I arrived home late-ish to find my neighbor, Ms. Jackie, locked out and sitting on the stairs with a bunch of bags and cut flowers. Ms. Jackie is an older lady – a small woman, cautious but quick to laugh. She’s a church secretary, speaks with a comforting black dialect, and her hair is usually in a colorful wrap. In her spotless apartment, two doors down from me, there’s a well stocked liquor cabinet and an inviting sofa. She’s generally happy to share both with me. Her husband is in prison somewhere far away. His picture is up on the wall and she’s patiently waiting for his return. Seeing her predicament, I invited her inside my apartment to rest and warm up while she waited for our maintenance man Lamont to come. I’d been locked out myself just a few weeks ago. Neighbors make all the difference.  I opened a beer for myself and Jackie and we laughed, watched some comedy, discussed her grand-kids and hot-flash woes, etc. Lamont finally arrived with the keys, she went inside her apartment, and all was well.

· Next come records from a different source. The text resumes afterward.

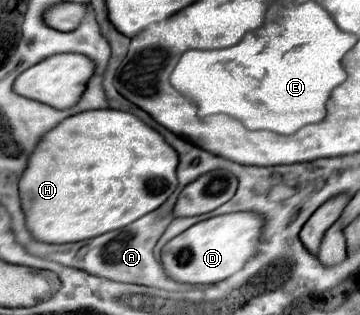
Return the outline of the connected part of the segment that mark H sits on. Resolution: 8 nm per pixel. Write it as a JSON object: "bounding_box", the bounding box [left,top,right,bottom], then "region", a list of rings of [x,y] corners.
{"bounding_box":[18,109,176,243],"region":[[[94,109],[72,115],[40,139],[20,175],[18,193],[26,217],[26,229],[42,243],[74,243],[122,229],[158,209],[172,195],[176,189],[176,163],[176,151],[164,143],[164,137],[132,113]]]}

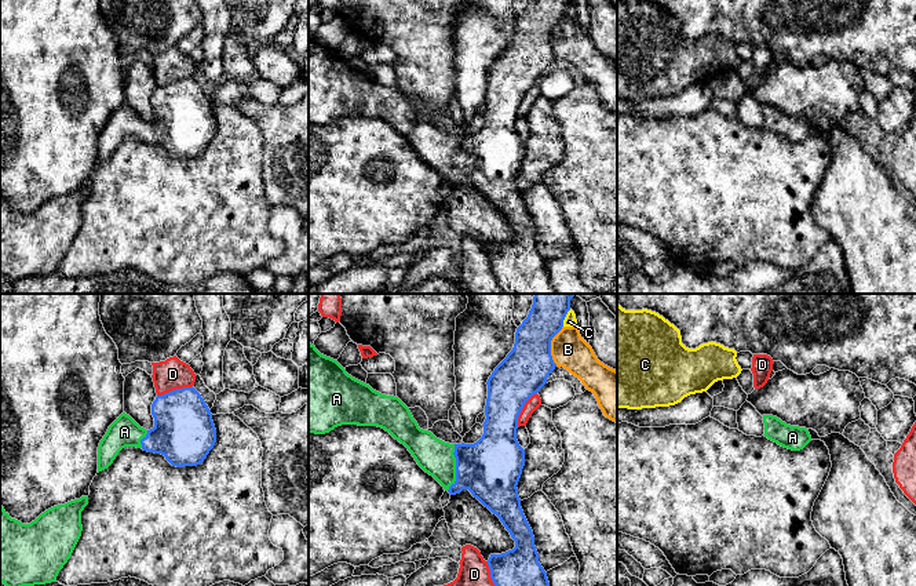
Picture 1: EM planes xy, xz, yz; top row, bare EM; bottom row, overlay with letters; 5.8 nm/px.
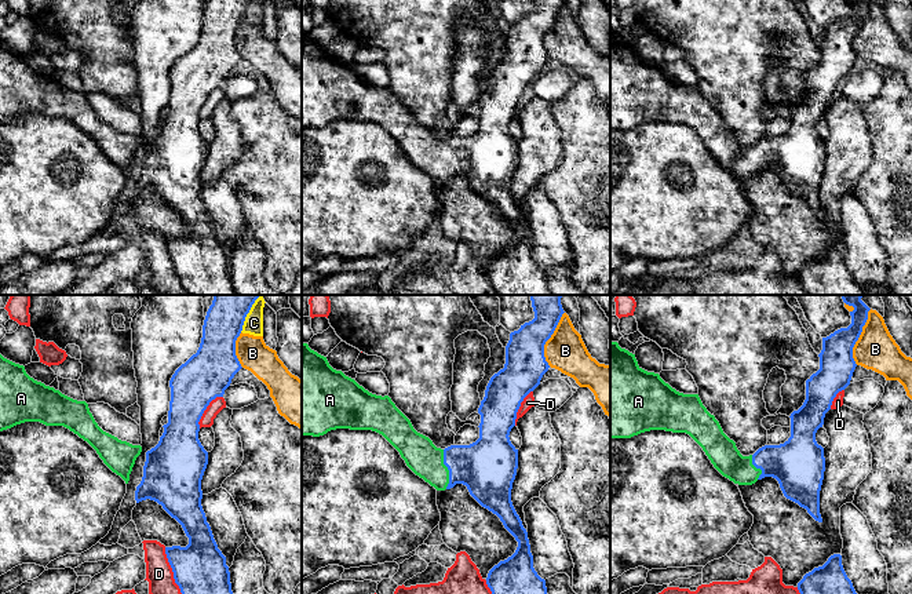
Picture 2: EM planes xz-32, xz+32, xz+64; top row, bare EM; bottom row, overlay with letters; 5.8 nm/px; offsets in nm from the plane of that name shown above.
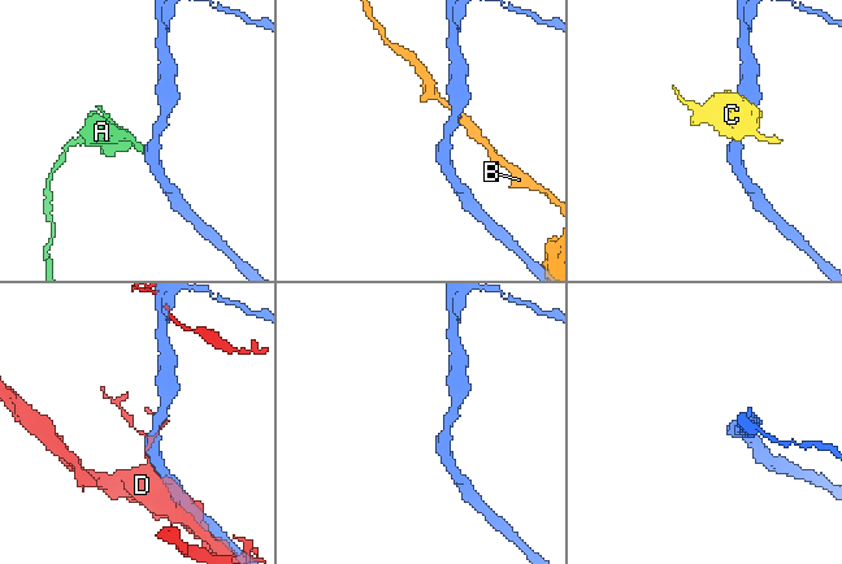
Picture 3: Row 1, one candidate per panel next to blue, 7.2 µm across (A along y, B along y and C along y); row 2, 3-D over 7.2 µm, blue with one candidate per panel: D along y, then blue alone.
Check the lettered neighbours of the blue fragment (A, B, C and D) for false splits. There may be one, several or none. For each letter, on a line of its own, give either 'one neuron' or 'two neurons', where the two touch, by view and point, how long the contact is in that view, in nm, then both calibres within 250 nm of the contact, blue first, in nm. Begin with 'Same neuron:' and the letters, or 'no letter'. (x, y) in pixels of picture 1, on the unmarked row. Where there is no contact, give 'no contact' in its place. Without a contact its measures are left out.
Same neuron: A
A: one neuron; meets blue in xz at (456, 159); contact 280 nm long; 360 nm thick on the blue side, 200 nm on the other
B: two neurons; meets blue in xz at (550, 37); contact 240 nm long; 280 nm thick on the blue side, 200 nm on the other
C: two neurons; meets blue in xz at (565, 7); contact 120 nm long; 220 nm thick on the blue side, 70 nm on the other
D: two neurons; meets blue in xz at (521, 101); contact 240 nm long; 280 nm thick on the blue side, 80 nm on the other

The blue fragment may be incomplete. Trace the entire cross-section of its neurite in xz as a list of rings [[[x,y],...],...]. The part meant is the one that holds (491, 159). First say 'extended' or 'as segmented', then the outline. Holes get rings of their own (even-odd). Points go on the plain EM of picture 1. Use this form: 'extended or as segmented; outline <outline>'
extended; outline [[[530,0],[528,8],[517,19],[515,34],[507,48],[495,59],[489,68],[488,90],[485,97],[486,110],[483,125],[474,135],[449,135],[437,130],[431,123],[419,119],[409,99],[394,87],[386,87],[373,81],[369,76],[353,69],[333,50],[321,46],[314,36],[309,34],[309,124],[325,125],[342,116],[377,117],[388,123],[395,131],[404,135],[417,156],[433,167],[450,186],[468,181],[485,199],[496,205],[511,229],[515,239],[501,245],[490,245],[488,256],[490,269],[506,294],[555,294],[547,263],[539,254],[539,244],[534,237],[533,222],[521,199],[518,188],[518,172],[525,157],[525,141],[517,131],[518,108],[525,94],[547,74],[548,66],[556,55],[551,47],[551,32],[562,21],[563,11],[570,0]]]

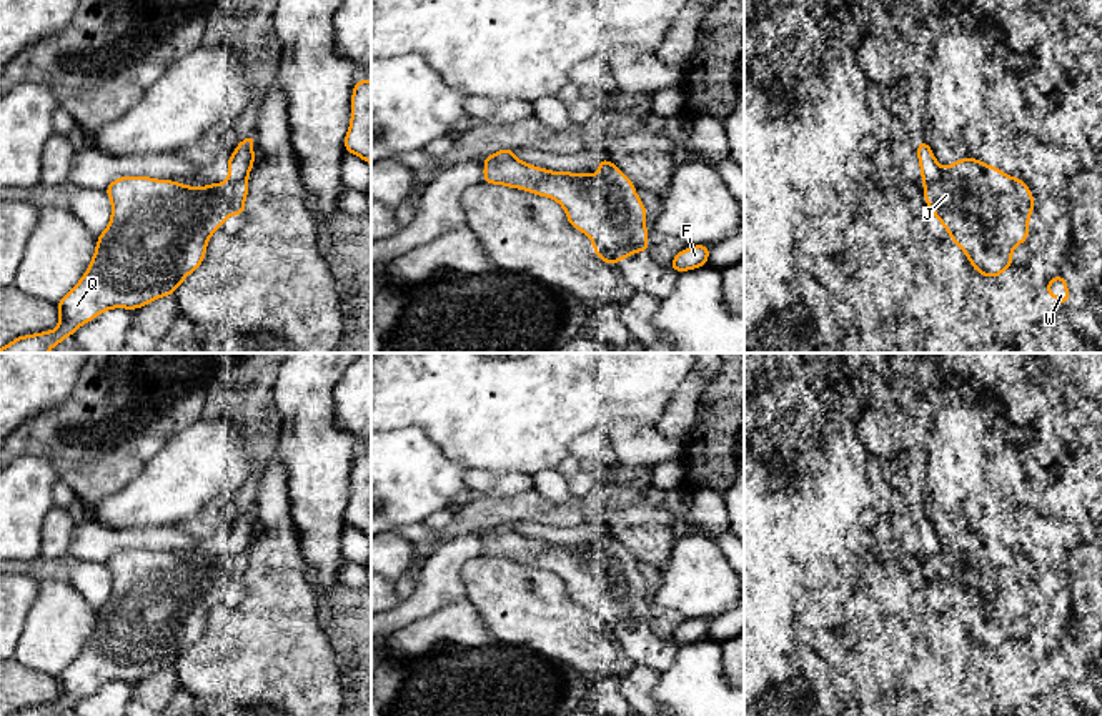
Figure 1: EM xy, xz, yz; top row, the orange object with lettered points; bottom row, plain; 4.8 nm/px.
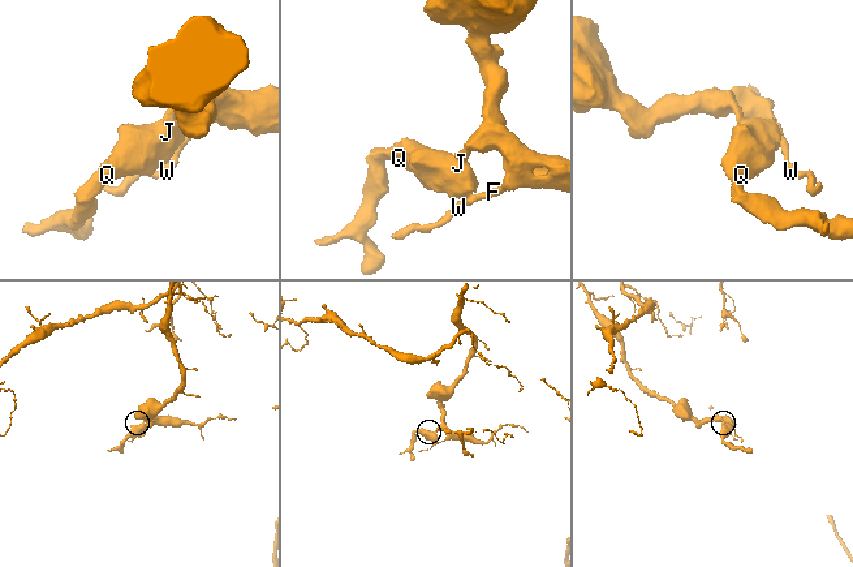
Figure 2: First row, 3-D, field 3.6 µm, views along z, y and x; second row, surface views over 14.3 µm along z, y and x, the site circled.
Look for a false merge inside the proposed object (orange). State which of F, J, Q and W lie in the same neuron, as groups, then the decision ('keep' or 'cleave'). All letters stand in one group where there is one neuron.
groups F W / J Q; cleave

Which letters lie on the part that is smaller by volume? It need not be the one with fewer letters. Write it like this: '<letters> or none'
J, Q

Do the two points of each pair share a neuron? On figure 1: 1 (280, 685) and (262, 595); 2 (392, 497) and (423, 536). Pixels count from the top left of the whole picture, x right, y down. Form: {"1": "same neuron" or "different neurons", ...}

A little while later, I heard a gentle knock at my door.
I opened the door and Jackie was standing in front of me holding a flower arrangement. It was not a gift for me – she brought it over just to show me. She was there, just holding it out to me with a shy smile. “I wanted you to see it, isn’t it pretty?” I couldn’t believe it. The words of the text came back to me. It was pretty, and I smiled and thanked her for showing it to me. I went inside and pondered this. Jackie was the beautiful one. Her genuine desire to share something beautiful with me, something she made, and then actually doing it – such a simple act of love. And making herself vulnerable too. A treasure of insight indeed.

She just wanted me to see it.

Who just comes over to show their neighbor a flower arrangement? Not give them flowers- just show them the flowers. Kids do that kind of thing.

Apparently Buddha does that kind of thing.

It just keeps happening- these sort of subtle and interesting and beautiful coincidences. Or, perhaps I just wasn’t seeing them before. And there’s more nuance- of course, that day I was wearing the only sweater I own with flowers on it. That morning, flowers appeared after meditation, there was the loveliest pink rose blooming outside on my way… I didn’t put it all together until Jackie was standing in front of me, holding out a flower.